[[ Data for this exercise, beginning ]]

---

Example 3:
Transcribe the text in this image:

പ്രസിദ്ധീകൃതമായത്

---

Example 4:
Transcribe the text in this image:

[[ Data for this exercise, end ]]

> **Work task**:
Every entry should be retyped exactly as it appears.

> **Your solution**:
---

Example 3:
Transcribe the text in this image:

പ്രസിദ്ധീകൃതമായത്

---

Example 4:
Transcribe the text in this image:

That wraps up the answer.